• _QUESTIONS TO ANSWER_
**a)** In the thread about the status page during the outage, copy everything from "1. For this" down to "will be heard.", switching "learning review meeting" to "postmortem meeting".
**b)** Continue the thread about the status page during the outage, starting right after its last sentence.

• _EXCERPT TO READ_

————

Thanks for the reply.

Yes. I meant the status page.

No issue with leaving it in monitoring. The issue is it never turned to “partial outage” or “outage” at any time.

So I genuinely don’t know if engineering is aware that a subset had outage - and therfore don’t know if our outage issue is an unknown secondary issue which needs to be raised separately. Latency is not the same issue as 503 / 500 status.

Hi folks, and thanks for the thoughtful and reasonable feedback you’ve provided. We especially appreciate the folks who can be kind to our Support staff even when things are going wrong.

I run the Support team at Netlify and we are in charge of customer communications during incidents. Perry is a leader on my team so everything the’ve said also reflects my opinion. Nonetheless, I take full responsibility for what was said and its impact on you and your business. I do want to start with an apology for the problematic messaging and spotty updates on this incident, and also for the increased frequency of incidents in the past month which is also reflected on our statuspage. I take personal ownership in how our service (both customer service, and our web hosting and other features) works, and I am truly, personally sorry for the impact that this had on your websites and businesses.

One of our company values is transparency, and that’s why we both have a status page and have conversations like this in public. I really and truly appreciate your feedback on the wording and do understand that it didn’t reflect your observed reality. We are not trying to hide anything, but as we could tell from our monitors and logs, the impact was truly partial across all of our services - many requests were served correctly, and some websites were served perfectly at all times due to the nature of our CDN. We attempted to reflect that status while we wrote messaging. It would have been incorrect to say that everything was completely down, because it wasn’t - the majority of our frequently served content is cached at the CDN edge and that cache continued to be served correctly. Our team is aware that yes, the impact was much higher for some customers than others, and we made the call to use generic “one size fits most” wording in the moment, which I understand is the cause of much of the dissatisfaction in this thread. We will work to improve this!

So, how will we do better in the future? We have a few plans:

  1. For this and every impactful incident we have, there is always a company-wide learning review meeting during which we discuss not only what went wrong, but what we can improve and how we have worked to prevent the same problem from resurfacing. I bring feedback like what has been provided in this thread (and via twitter, and via our helpdesk) to these meetings, so your voice will be heard.

————

• _DATA EXTRACT_

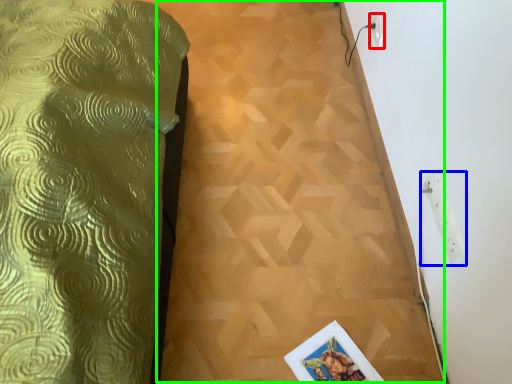
Question: Considering the real-world distances, which object is farthest from electric outlet (highlighted by a red box)? electric outlet (highlighted by a blue box) or plywood (highlighted by a green box)?

Choices:
 (A) electric outlet
 (B) plywood

Answer: (A)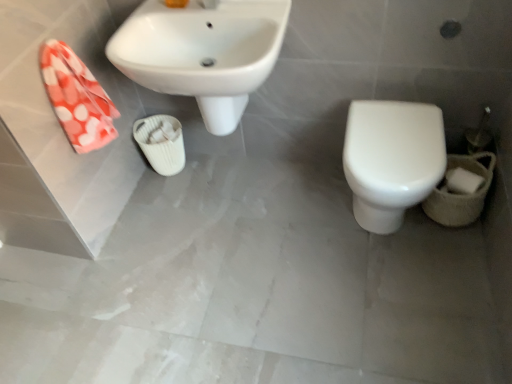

————

• _WRITTEN RESPONSES_
**a)**
1. For this and every impactful incident we have, there is always a company-wide postmortem meeting during which we discuss not only what went wrong, but what we can improve and how we have worked to prevent the same problem from resurfacing. I bring feedback like what has been provided in this thread (and via twitter, and via our helpdesk) to these meetings, so your voice will be heard.

**b)**
  2. As Perry mentioned, I have added a discussion point to our scheduled learning review for this incident, about how we can better (more obviously and from your point of view, correctly) classify this impact in future incidents. But, I do see your point that it seemed like “much more than a degradation” from your point of view and we can and will do better!
  3. We are always open to your suggestions. There have been some good ones in this thread but if you think “gee, if only they’d do X that nobody has mentioned yet, everything would be so much better!”: please let us know that feedback. Another one of our company values is that the best idea can come from anywhere, including our customers, so I would be happy to discuss further your suggestions for improving this and related processes in the future. I can assure you that “improve service stability” is already on the list as a top priority, so we are probably looking more at suggestions around communications than anything else, but feel free to post other ideas and we will pass them on to the relevant teams on your behalf.

I want to close by echoing what Perry had to say earlier, that this is not the level of service we intend to provide, and assure you that we are working to improve both stability and our communications with customers around problems when we miss the mark.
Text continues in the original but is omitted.